The proposed Q-learning model gives results close to the optimal solutions in small test problems, as illustrated in Figure 12. Furthermore, the proposed Q-learning algorithm outperforms the DDQN algorithm, yielding shorter total distances. This superior performance can be attributed to the Q-learning algorithm’s ability to effectively balance exploration and exploitation, thereby identifying more optimal routing paths.

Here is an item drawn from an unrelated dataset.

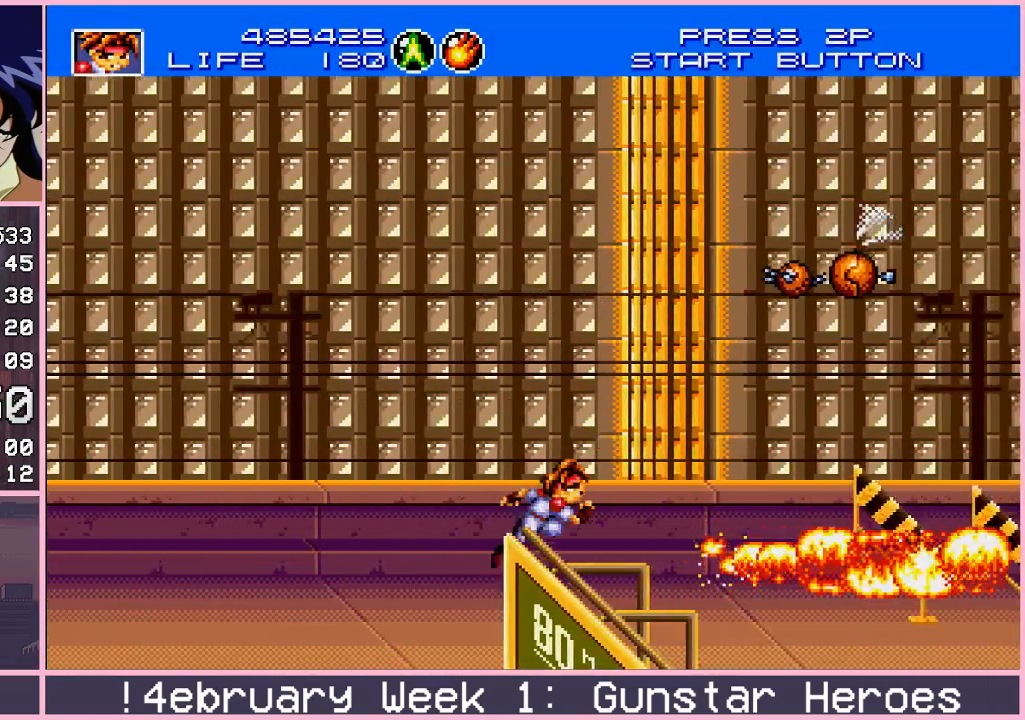
{"buttons": [], "left_stick": "right", "events": [[17, "CIRCLE", "up"], [83, "CIRCLE", "down"], [150, "CIRCLE", "up"]]}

Compared to the mathematical model, the proposed Q-learning model significantly reduces the execution time. Large-scale problems can be solved in approximately 30 s, in contrast to the 3 h required by the mathematical model. Thus, the proposed method demonstrates markedly shorter execution times, as illustrated in Figure 13. In terms of execution time, both the DDQN and Q-learning algorithms exhibit significantly faster computation times compared to the mathematical model. While the mathematical model, despite providing optimal solutions, requires considerable computational resources and time, the reinforcement learning approaches (Q-learning and DDQN) offer near-instantaneous solutions. This substantial reduction in computation time underscores the practical applicability of reinforcement learning methods in real-world logistics operations, where timely decision making is crucial.

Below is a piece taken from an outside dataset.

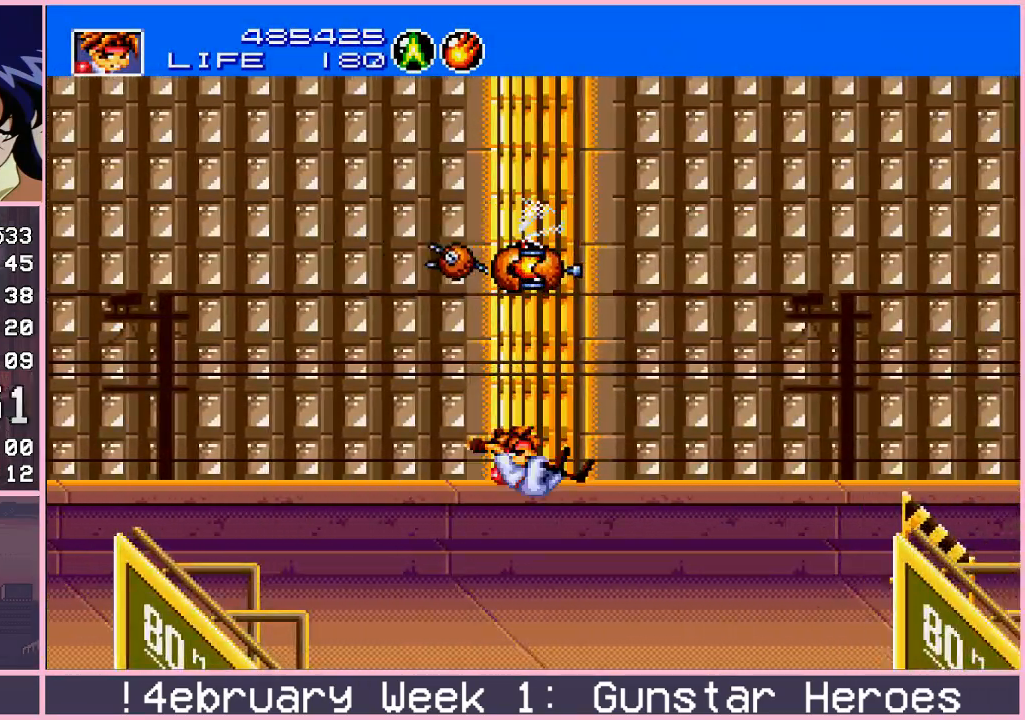
{"buttons": [], "left_stick": "up-right", "events": [[50, "left_stick", "up-right"], [150, "CIRCLE", "down"], [200, "CIRCLE", "up"], [267, "CIRCLE", "down"], [350, "CIRCLE", "up"]]}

Within the scope of last-mile delivery, algorithms capable of producing high-quality solutions in a short time are critical for companies. Overall, the comparative analysis highlights that the proposed Q-learning not only approximates optimal solutions with high accuracy but also surpasses the DDQN in distance efficiency while maintaining superior execution speed relative to traditional mathematical models. These attributes make Q-learning a highly promising approach for solving the CEVRP in operational settings, offering a balanced trade-off between solution quality and computational efficiency. This study demonstrates that Q-learning can achieve near-optimal solutions in a significantly reduced execution time.

7. Conclusions

Currently, with the accelerated transition from fossil fueled vehicles to electric vehicles (EVs), research in the literature is focused on solving the Electric Vehicle Routing Problem (EVRP). This study addresses the Capacitated Electric Vehicle Routing Problem (CEVRP) by proposing a novel Q-learning algorithm to optimize routing for electric vehicles.

The ESOGU-CEVRPTW dataset, which is based on real-world geographical data, is introduced to provide a realistic test environment. The proposed method is evaluated using the ESOGU-CEVRPTW dataset. The experimental results demonstrate that the proposed Q-learning method is capable of generating near-optimal solutions in significantly shorter computational times compared to traditional exact methods. These findings highlight the algorithm’s potential for real-time applications in last-mile delivery and logistics planning, particularly in scenarios where rapid decision making is critical. The integration of real-world data into the model ensures that the solutions are not only theoretically sound but also practically applicable, filling an important gap in the existing literature where synthetic datasets are commonly used.

Despite its strengths, this study has certain limitations. The current Q-learning approach does not incorporate time windows (TWs), which are a critical constraint in many real-world logistics scenarios. Future research is planned to focus on extending the Q-learning framework to handle problems with narrow and wide time windows. Additionally, deep reinforcement learning methods for solving the CEVRPTW will be addressed.